Fast jeden Tag ist Walter jetzt so kurz vor der Thüringen-Wahl unterwegs. Er setzt auf direkte Gespräche am Gartenzaun, an der Haustür, in der Plattenbausiedlung – wo immer er Menschen in seiner Region trifft. „Ich kann mich natürlich hinstellen wie andere und sagen: Ihr habt sicher schon von mir gehört, ich bin der Geilste, wählt mich. Aber das bringt den Leuten nichts.“ Er wolle erfahren, wo der Schuh drückt. Mal geht es um kaputte Gehwege, mal um Probleme mit der Rente oder die Brennnesseln an der Bushaltestelle, die zu hoch stehen. „Oft kann ich direkt helfen, manchmal reicht ein Anruf beim Ortsteilbürgermeister oder beim Bauhof.“ Es seien Probleme, um die sich sonst niemand kümmere.
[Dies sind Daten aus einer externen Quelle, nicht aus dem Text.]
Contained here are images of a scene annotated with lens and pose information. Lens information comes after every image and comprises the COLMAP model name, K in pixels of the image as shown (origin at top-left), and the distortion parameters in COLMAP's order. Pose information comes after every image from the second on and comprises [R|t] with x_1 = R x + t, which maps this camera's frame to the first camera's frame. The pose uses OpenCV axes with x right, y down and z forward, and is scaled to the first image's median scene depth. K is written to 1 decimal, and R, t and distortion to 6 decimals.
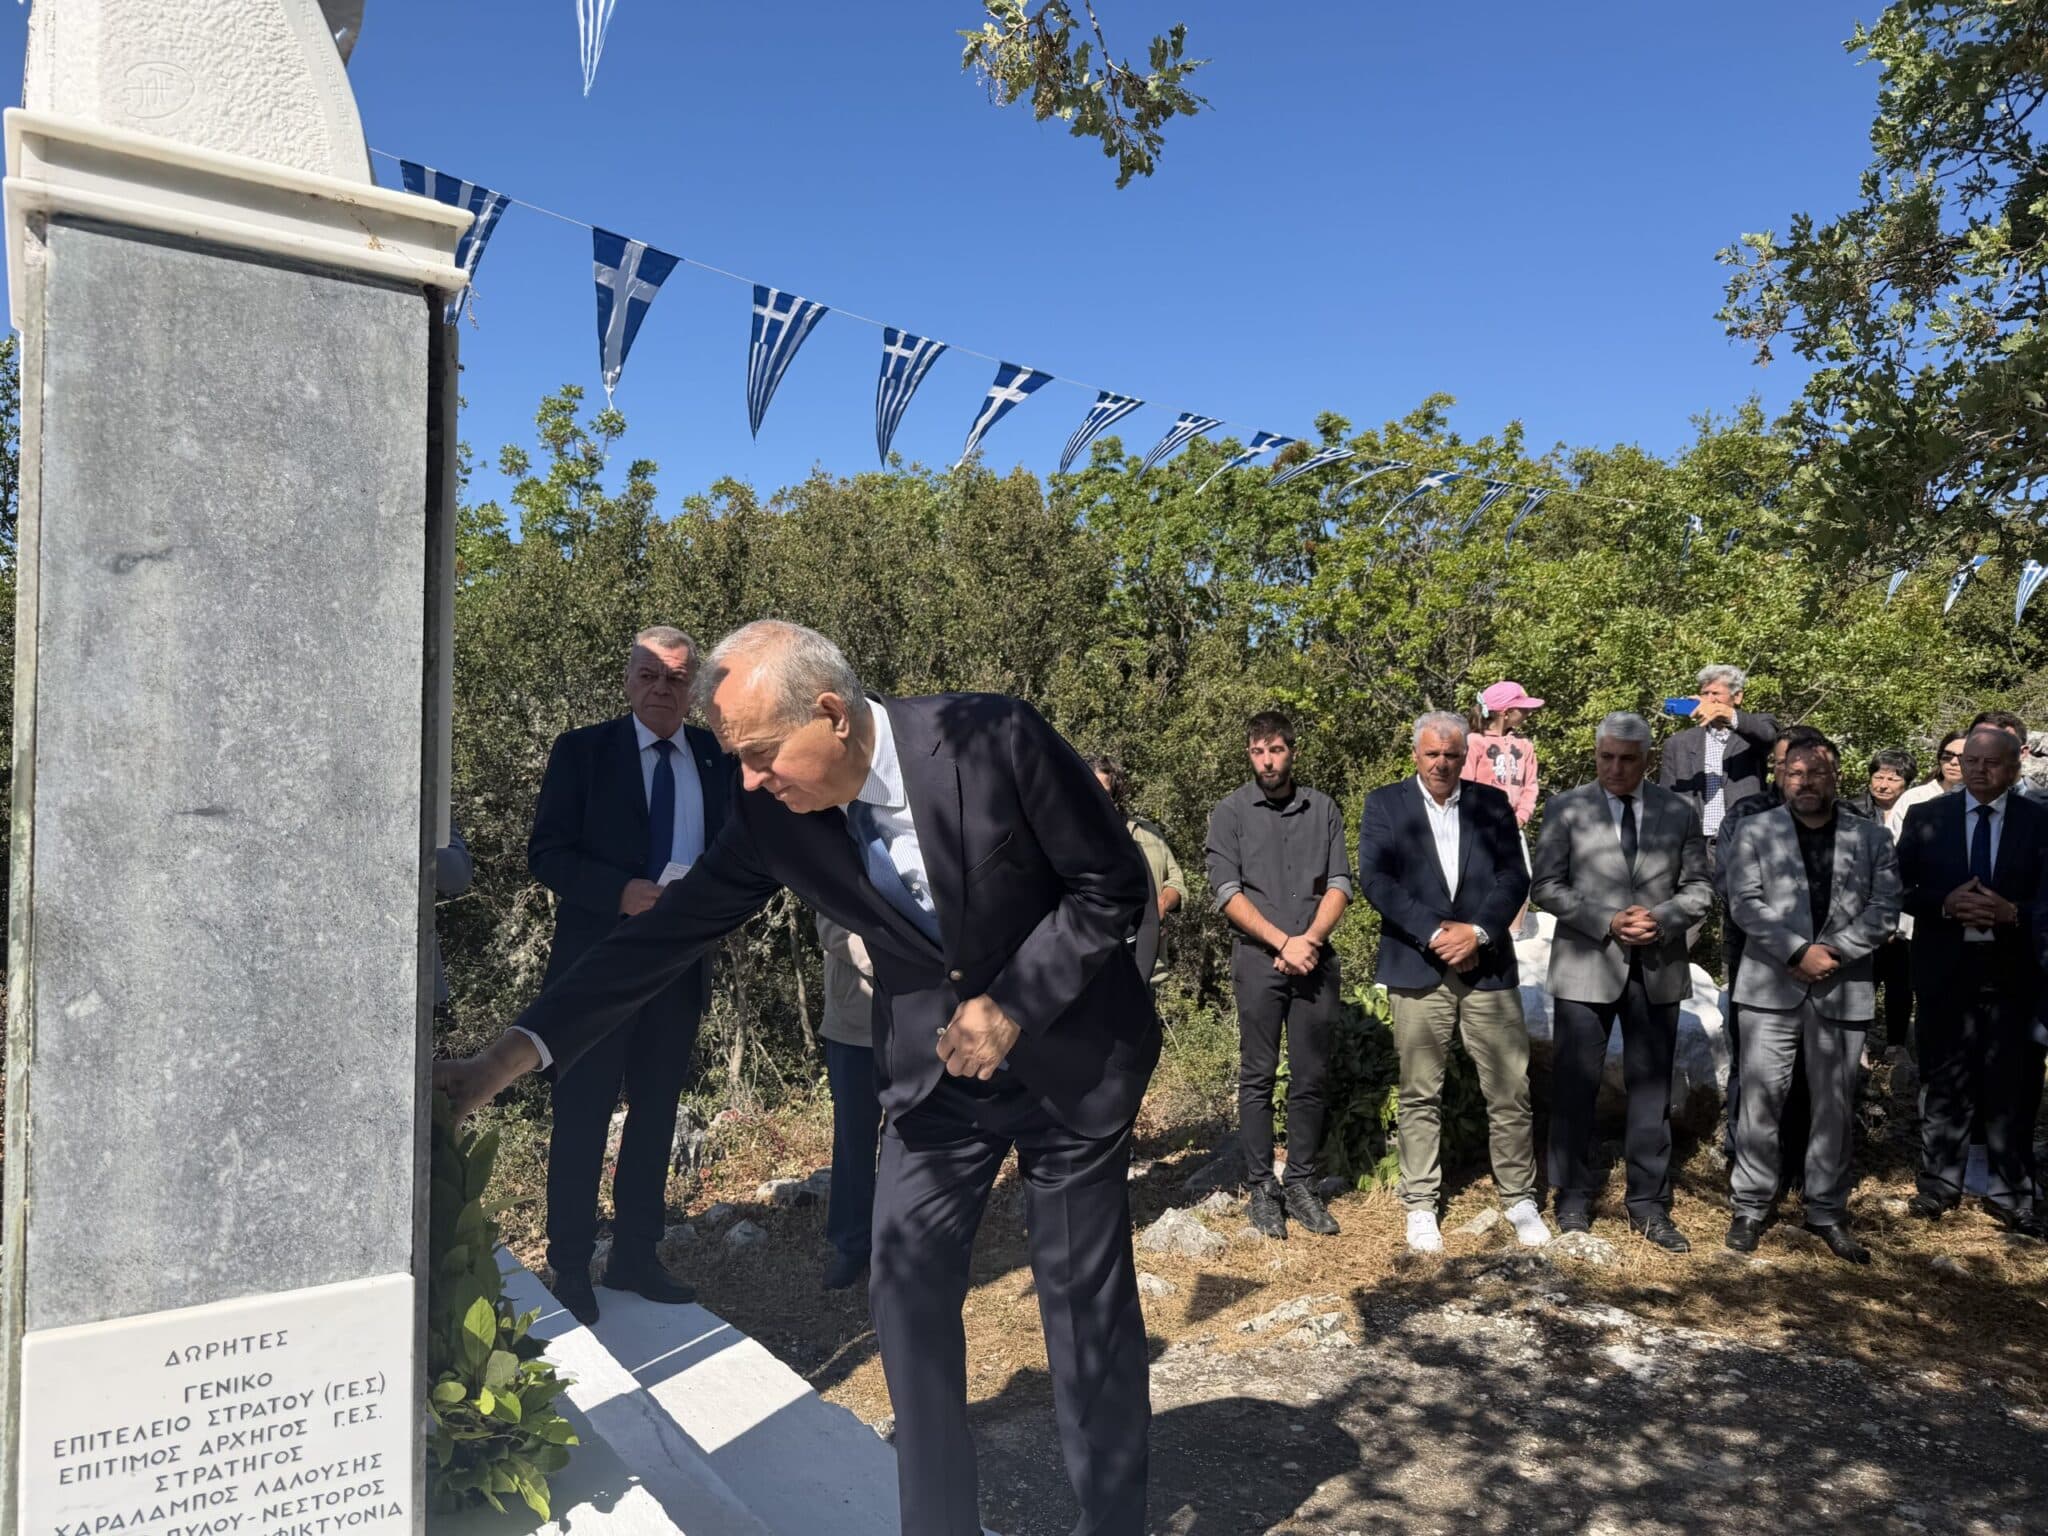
lens RADIAL K [[1468.5, 0, 1023.8], [0, 1468.5, 788.0], [0, 0, 1]] dist [0.003610, -0.005826]
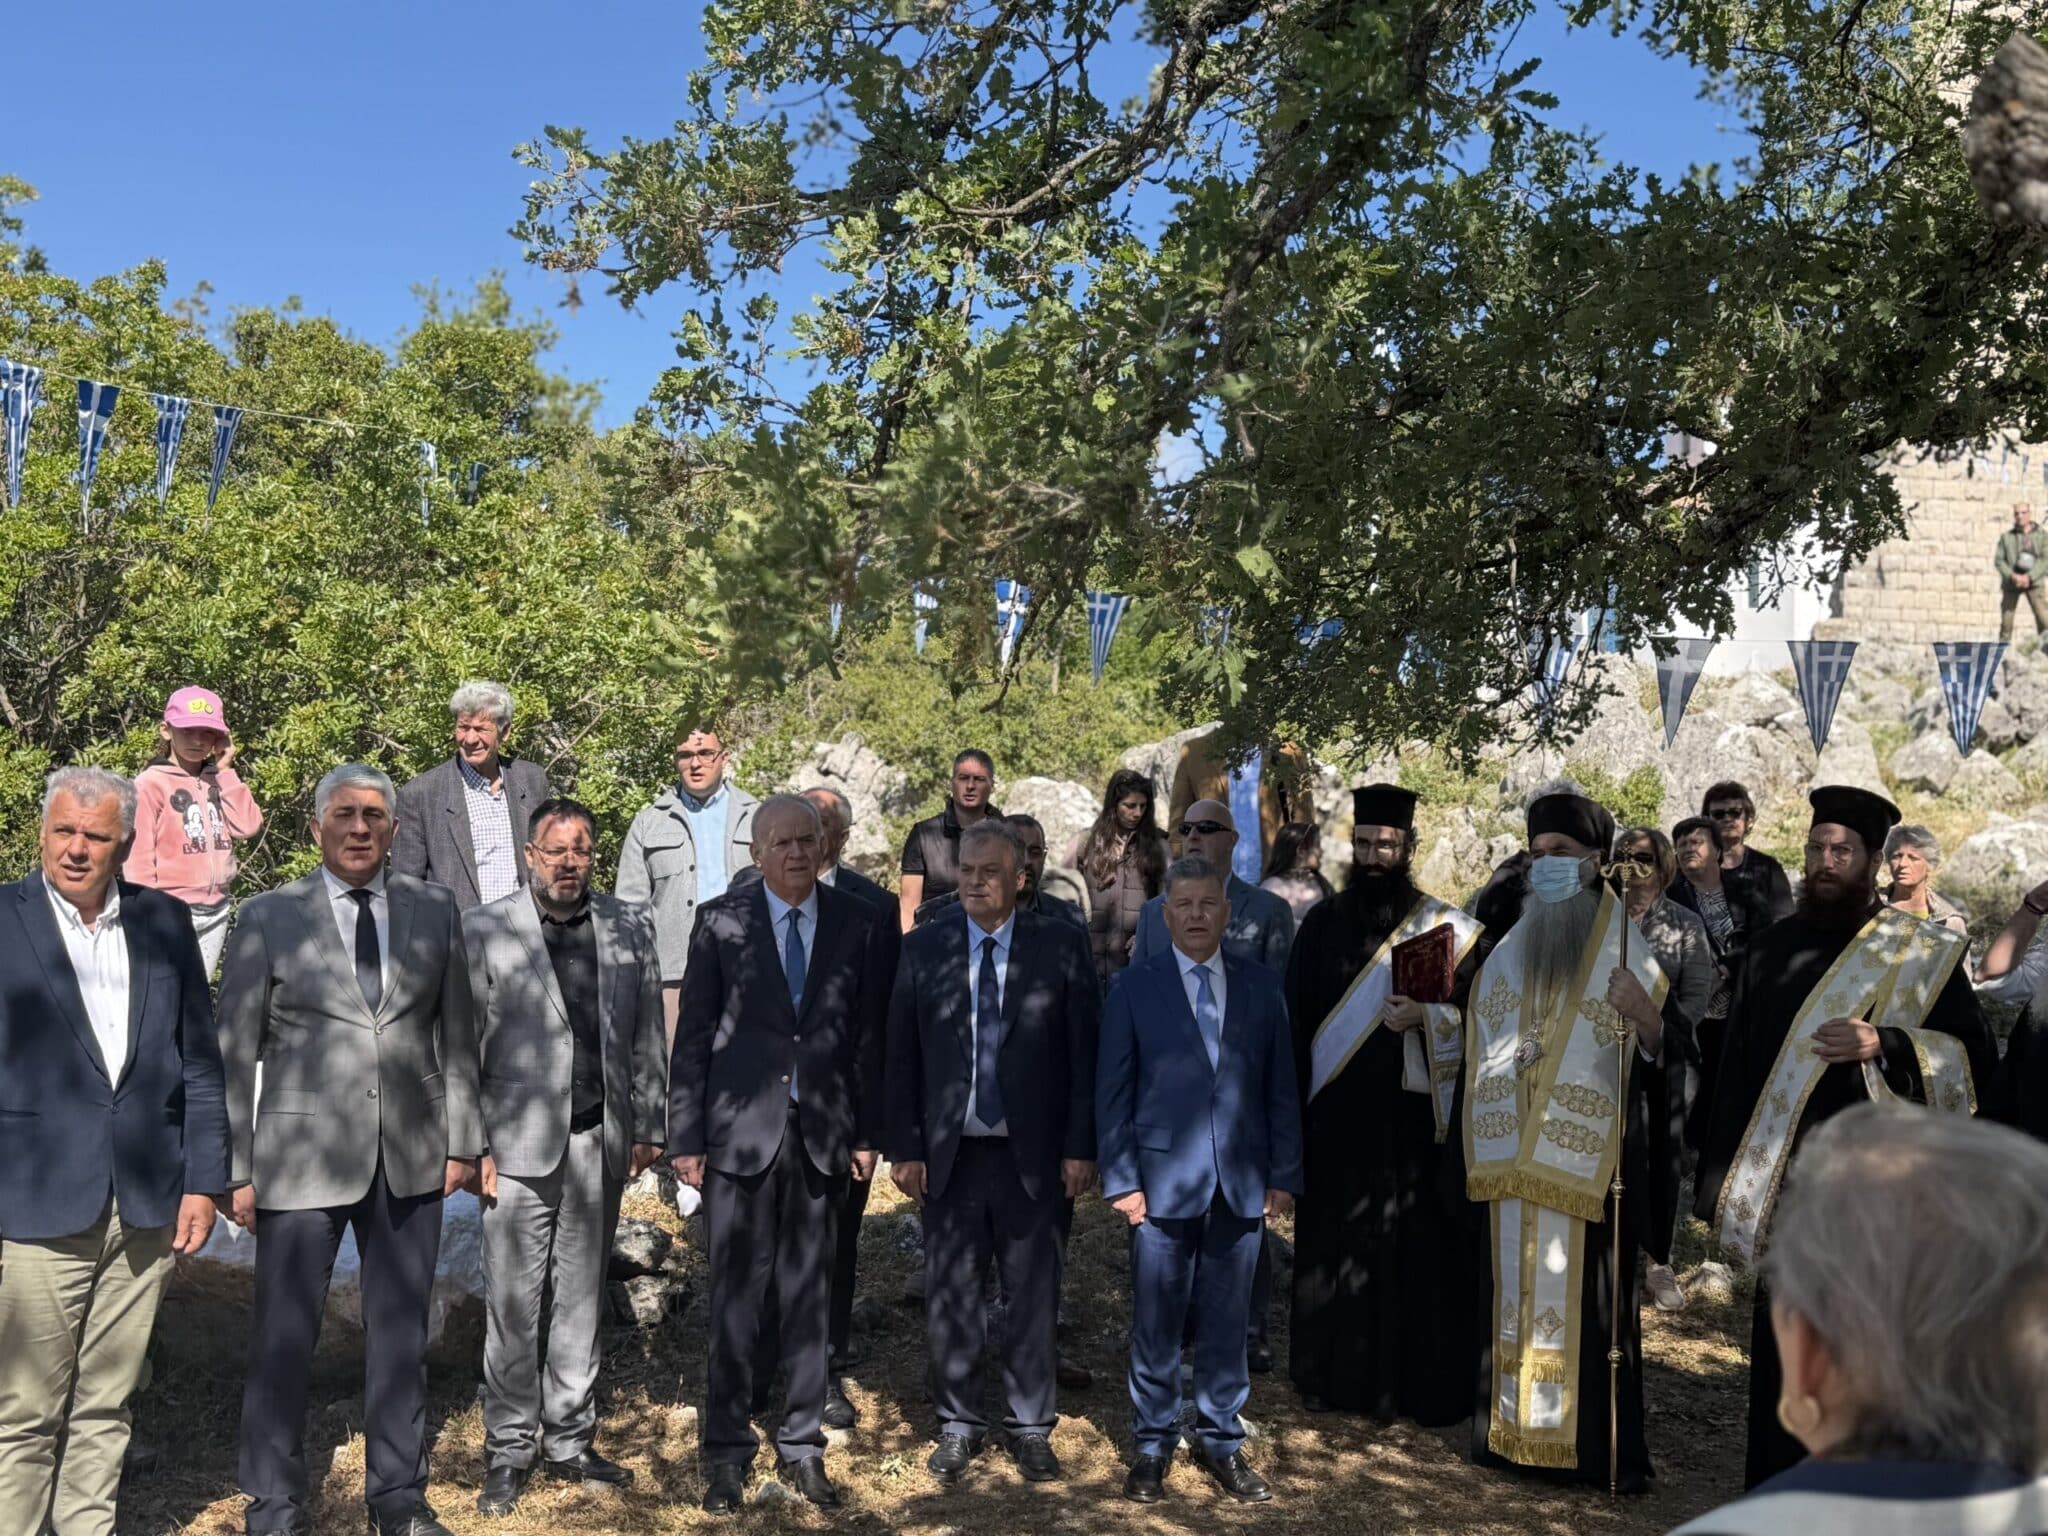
lens RADIAL K [[2303.7, 0, 1027.7], [0, 2303.7, 768.4], [0, 0, 1]] dist [0.098875, 0.000000]
pose [[0.760370, 0.001392, 0.649489, -0.037846], [-0.000597, 0.999999, -0.001444, -0.034971], [-0.649490, 0.000710, 0.760369, -0.007275]]
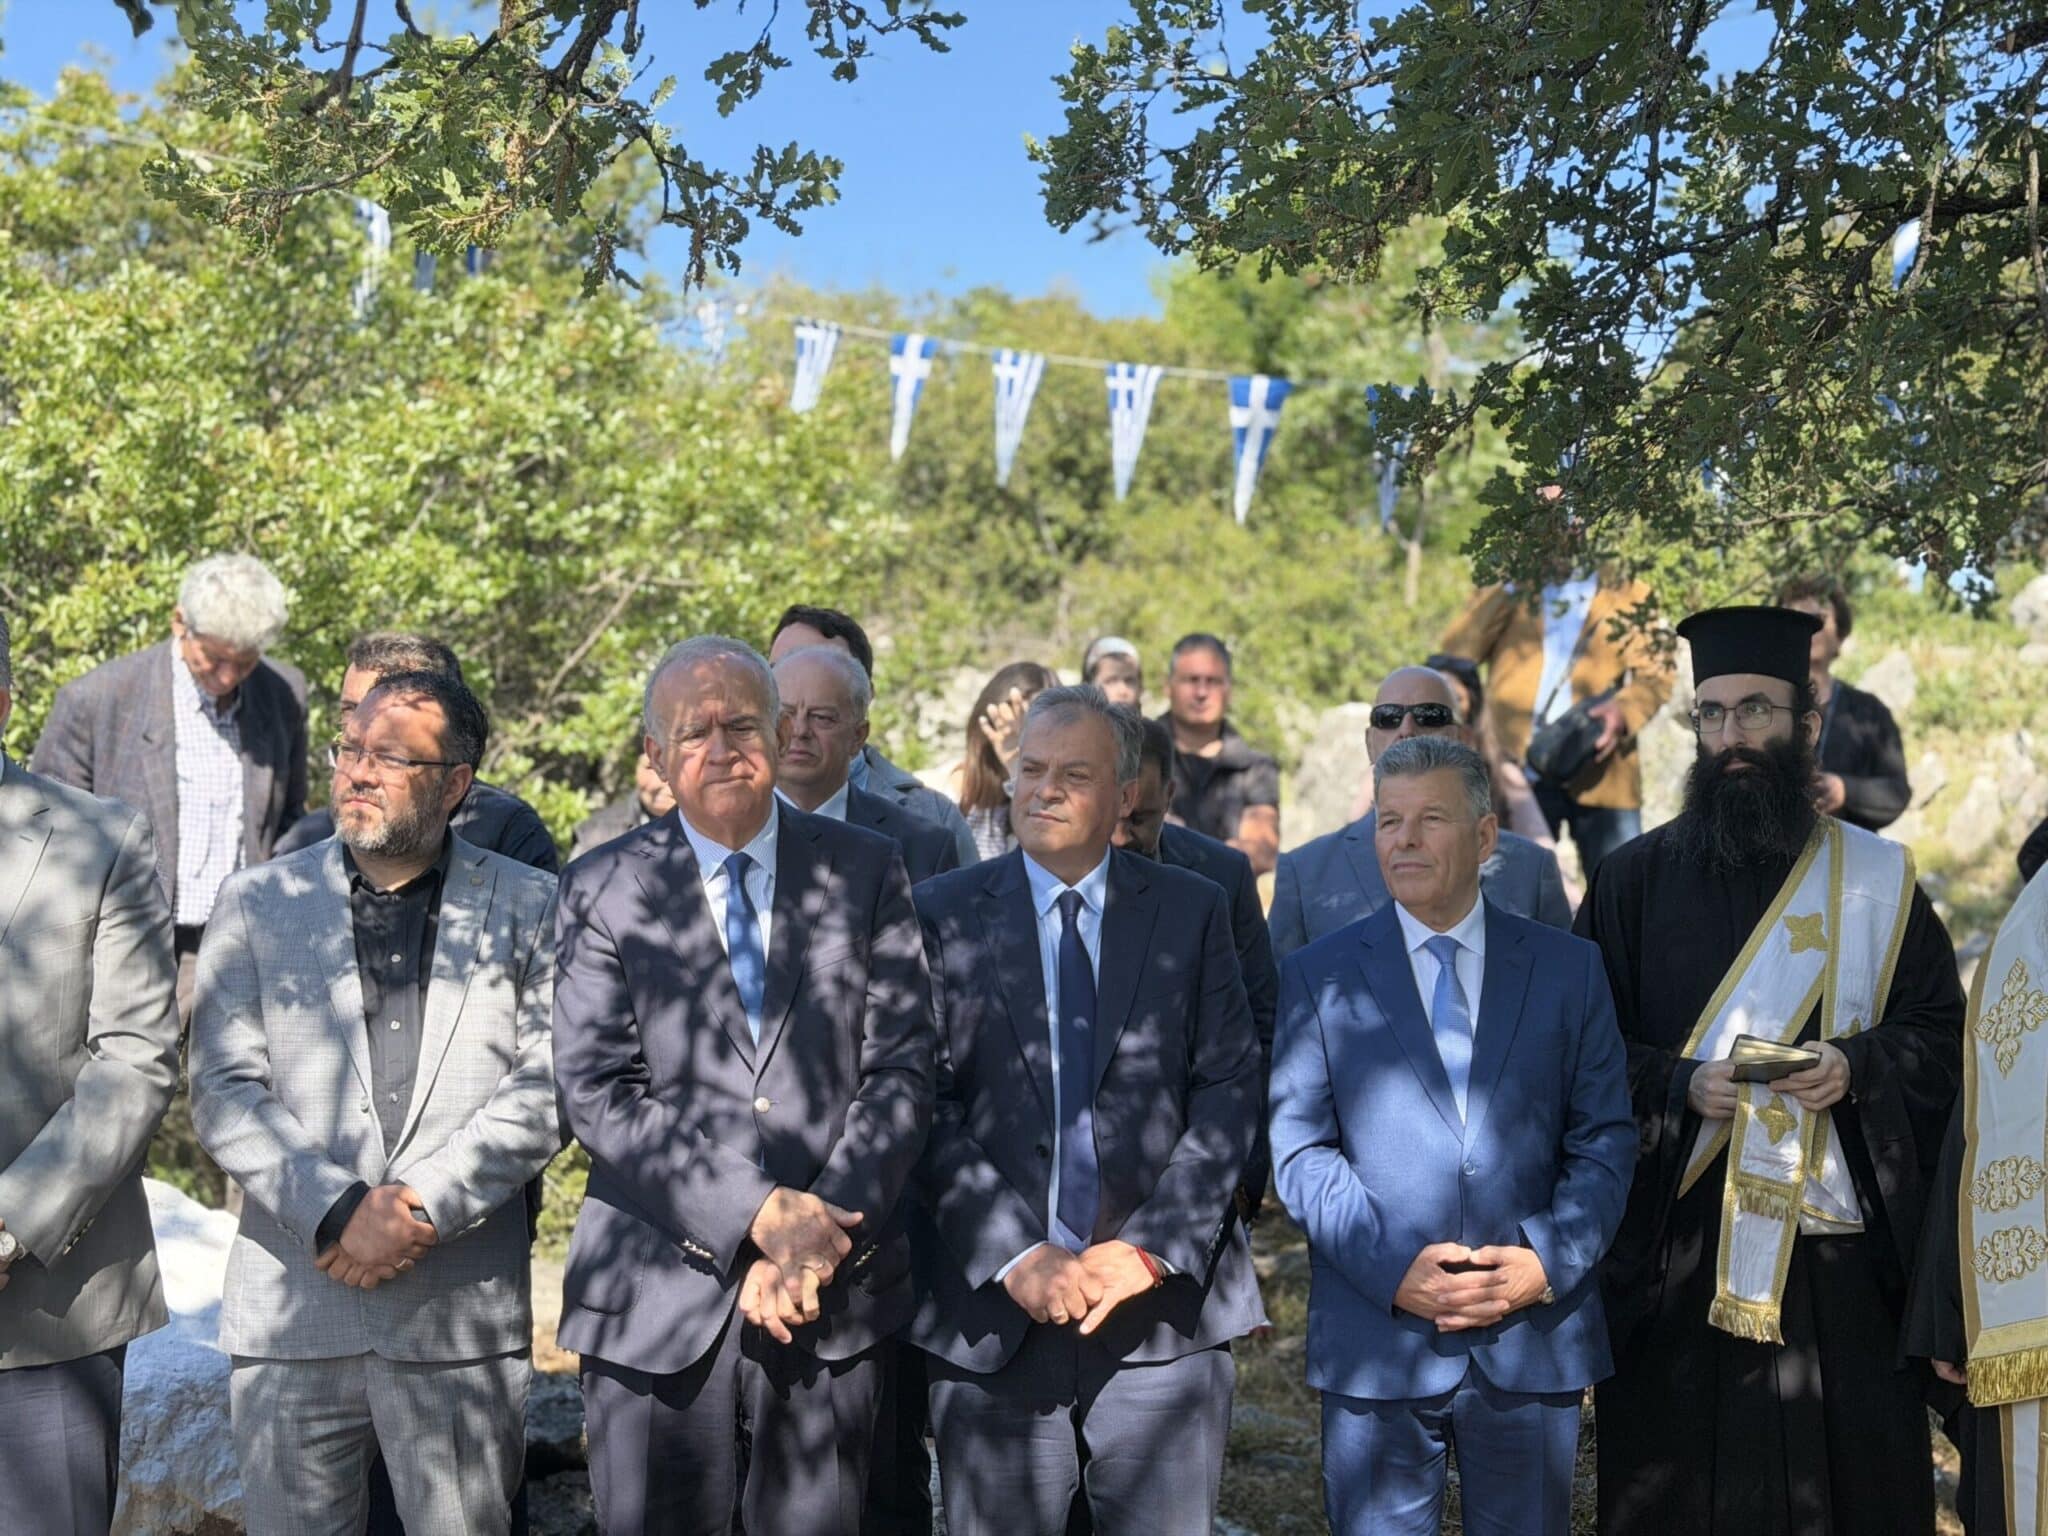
lens RADIAL K [[2802.7, 0, 1015.5], [0, 2802.7, 770.2], [0, 0, 1]] dist [0.139209, 0.000000]
pose [[0.854260, -0.020640, 0.519437, 0.179037], [0.024526, 0.999699, -0.000612, -0.001811], [-0.519268, 0.013262, 0.854509, 0.149664]]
Probleme der Menschen vor der Thüringen-Wahl

Unterwegs, auf der Fahrt vorbei an Feldern und durch Dörfer, von denen manche aus kaum mehr als einer Handvoll Häusern bestehen, wächst die Anspannung ein bisschen. Wegen Zeulenroda. Doch ein Mann mit schwarzer Sonne im Gesicht taucht dort nicht auf, als Walter und seine Mitstreiter aus dem Auto steigen und ihre Plakate aufhängen. Dafür eine ältere Frau, die gerade vom Einkaufen kommt. Die finde das „tüchtig“, dass so junge Leute sich einsetzen, sagt sie und kommt ins Plaudern. Mit der Rente habe sie zu knapsen, obwohl sie früher hart gearbeitet habe – „in drei Schichten“, sagt die Frau und hält drei Finger in die Höhe. Warum bekommen die im Westen denn so viel mehr? Vieles kommt ihr ungerecht vor.

Leon Walter kann das verstehen: „Als Abgeordneter würde ich nur so viel von meiner Diät behalten, wie ich in meinem aktuellen Job verdiene. Alles andere wird gnadenlos gespendet.“ Man müsse mit gutem Beispiel vorangehen. „Und bei den niedrigen Mietpreisen in Greiz ist das eh kein Problem“, sagt er und grinst. Was sie denn von Björn Höcke halte, fragt Walter die Frau. Die winkt nur ab und geht die Straße hoch.